Comment 8 Johannes Wülk 2020-12-13 16:27:29 UTC
Created attachment 168130 [details]
Problem persists, also on Windows

@Justin L: I attached a sample docx file: Doc1_createdbyMSO.docx which was created in MS Office (regular word document, not open xml). This is not only a Linux problem since I tested in on Windows 7 Ultimate with Libre Office Portable and the 2 first lines do NOT show as bold either. In MS Office they show as bold, and also in other Office Suites, as mentioned before. When saved in LO, it's fine/ stays bold after opening. This is a crucial problem, as I use this vocationally. Maybe there are some issues when reading in the docx file in LO Writer? Thank you for your time.
Comment 9 Justin L 2020-12-14 07:33:38 UTC
OK - this is a bit interesting.
The paragraph does have bold specified
<w:rPr>
  <w:rFonts w:ascii="Nyala" w:eastAsia="Nyala" w:hAnsi="Nyala" w:cs="Nyala"/>
  <w:b/>
</w:rPr>
<w:t>እዚ</w:t>

And Bold IS being set to the character properties for Western and Asian Fonts.
But CTL Font is not being set to bold - because there is a specific w:bCs for that, and that is not set anywhere.

17.3.2.1 b (Bold)
This element specifies whether the bold property shall be applied to all non-complex script characters in the contents of this run when displayed in a document.

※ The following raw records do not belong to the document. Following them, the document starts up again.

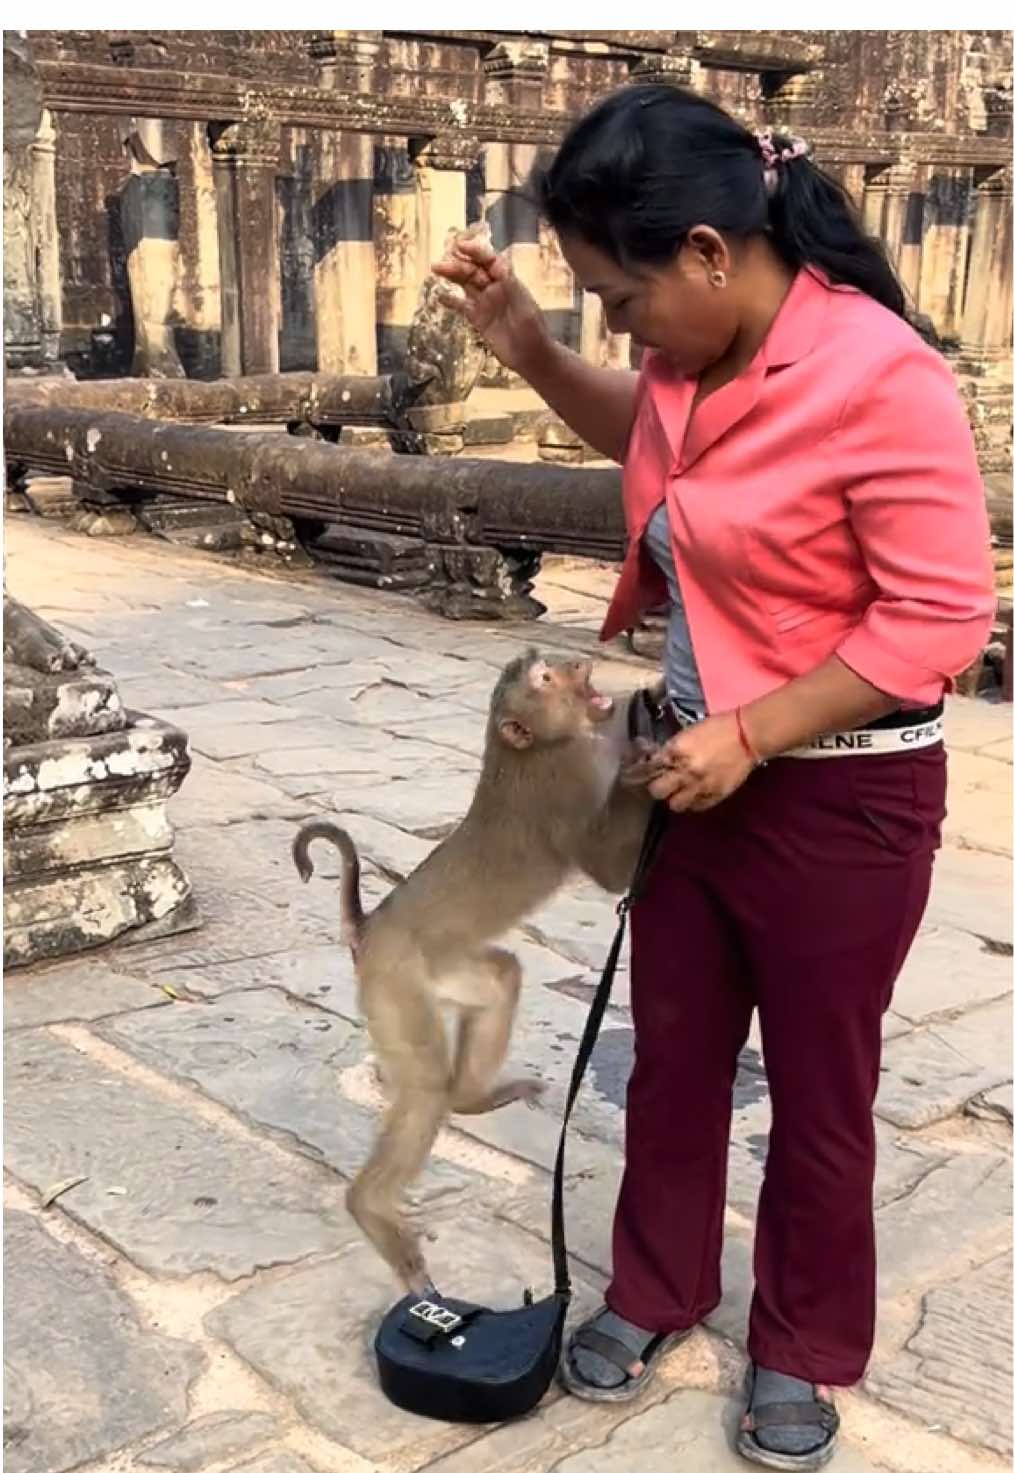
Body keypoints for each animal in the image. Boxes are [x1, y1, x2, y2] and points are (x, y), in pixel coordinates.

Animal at [293, 651, 657, 1296]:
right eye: (545, 680)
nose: (579, 663)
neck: (543, 745)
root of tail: (370, 927)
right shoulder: (564, 786)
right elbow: (611, 872)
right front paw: (643, 767)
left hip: (442, 966)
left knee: (502, 978)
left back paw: (472, 1100)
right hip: (395, 986)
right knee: (425, 1089)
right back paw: (372, 1210)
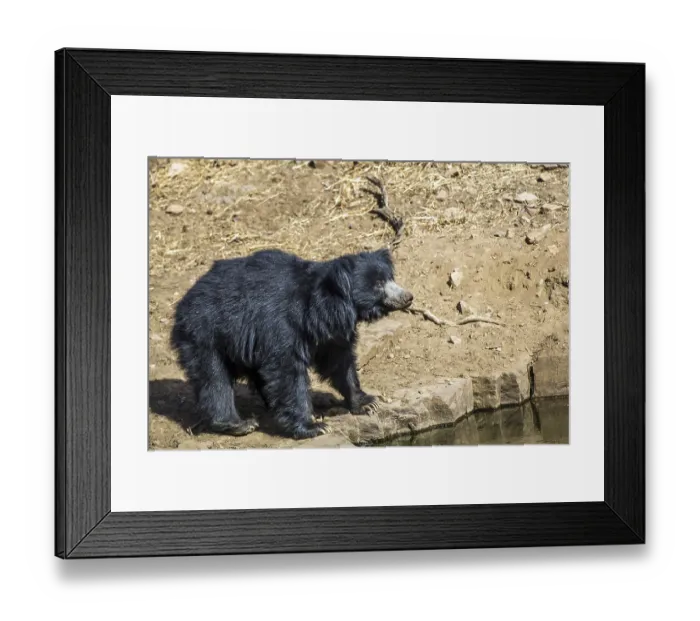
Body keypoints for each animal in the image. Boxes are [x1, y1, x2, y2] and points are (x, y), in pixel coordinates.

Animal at [170, 247, 413, 439]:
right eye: (378, 284)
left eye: (390, 277)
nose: (408, 297)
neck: (324, 307)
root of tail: (184, 301)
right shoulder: (281, 326)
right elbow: (287, 372)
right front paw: (314, 426)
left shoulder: (330, 333)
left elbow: (339, 363)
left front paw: (367, 402)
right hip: (205, 334)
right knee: (214, 378)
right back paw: (239, 424)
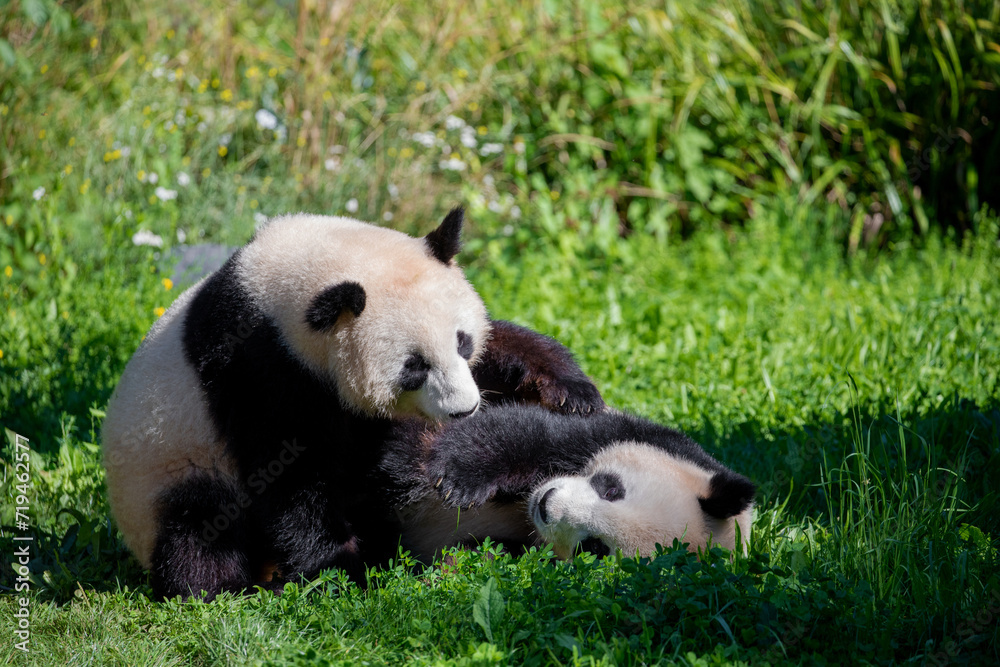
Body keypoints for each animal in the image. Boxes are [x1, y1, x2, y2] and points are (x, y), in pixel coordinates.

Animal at [101, 208, 604, 600]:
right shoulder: (254, 369)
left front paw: (569, 391)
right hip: (167, 472)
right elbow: (289, 475)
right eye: (413, 367)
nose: (464, 411)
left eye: (462, 342)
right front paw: (345, 569)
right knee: (200, 527)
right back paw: (228, 589)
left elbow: (505, 345)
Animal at [381, 405, 755, 560]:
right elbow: (528, 432)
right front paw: (459, 476)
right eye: (612, 490)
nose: (547, 505)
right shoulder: (621, 433)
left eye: (595, 548)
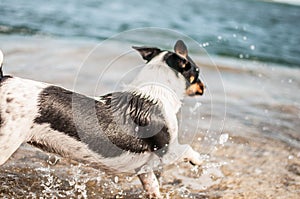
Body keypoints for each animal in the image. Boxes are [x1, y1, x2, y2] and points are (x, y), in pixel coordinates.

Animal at [0, 40, 204, 197]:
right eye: (197, 71)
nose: (204, 87)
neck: (154, 92)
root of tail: (4, 80)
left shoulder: (143, 169)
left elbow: (152, 185)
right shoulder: (168, 149)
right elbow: (188, 149)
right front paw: (198, 160)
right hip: (5, 144)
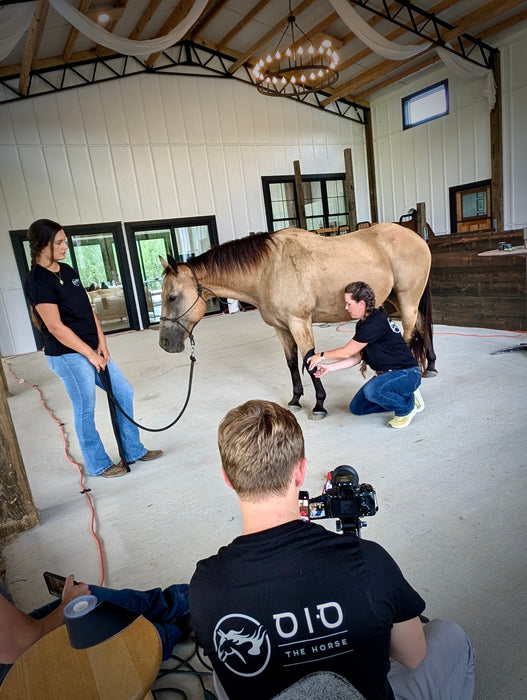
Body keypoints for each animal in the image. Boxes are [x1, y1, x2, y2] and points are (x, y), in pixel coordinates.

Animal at [158, 224, 438, 418]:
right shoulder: (281, 328)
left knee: (409, 336)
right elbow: (293, 363)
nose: (164, 343)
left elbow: (310, 360)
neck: (268, 270)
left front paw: (319, 405)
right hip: (395, 299)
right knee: (423, 327)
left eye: (172, 296)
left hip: (407, 301)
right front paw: (295, 401)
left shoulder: (299, 322)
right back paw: (431, 366)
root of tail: (416, 238)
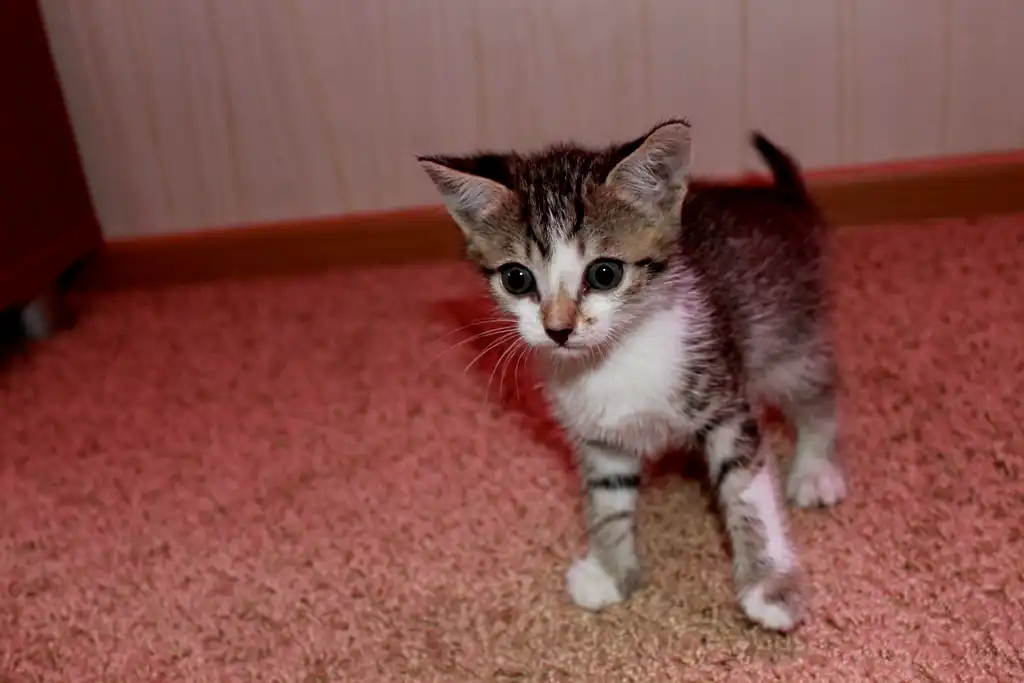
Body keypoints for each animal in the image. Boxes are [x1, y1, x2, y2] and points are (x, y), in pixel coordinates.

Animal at [417, 120, 846, 632]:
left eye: (605, 273)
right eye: (517, 278)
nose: (558, 329)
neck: (614, 359)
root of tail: (782, 201)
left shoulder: (725, 402)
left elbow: (748, 491)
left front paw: (771, 585)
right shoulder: (600, 436)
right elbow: (608, 501)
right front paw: (609, 570)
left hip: (788, 341)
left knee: (818, 393)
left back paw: (815, 469)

So perhaps MS Word doesn't consider these Unicode characters to be a CTL language? (It seems like it should be considered complex to me, since even the default style sets Bottom to Top - Left to Right <w:textDirection w:val="btLr"/>
Comment 10 Justin L 2020-12-14 09:00:27 UTC
My guess (and that's all it is from me since I really know nothing about the topic of Complex Text Layout/Complex Script) is that this really is a Microsoft bug.
Comment 11 Johannes Wülk 2021-01-20 02:51:55 UTC
I hear you. But then why do the other above-mentioned Office Suites display the formatting correctly?
Comment 12 Justin L 2021-01-20 04:59:56 UTC
(In reply to Johannes Wülk from comment #11)
> I hear you. But then why do the other above-mentioned Office Suites display
> the formatting correctly?

That's easy. If they have no idea what complex script is, then they will not realize that the bold that is specified is not supposed to be applied to these characters.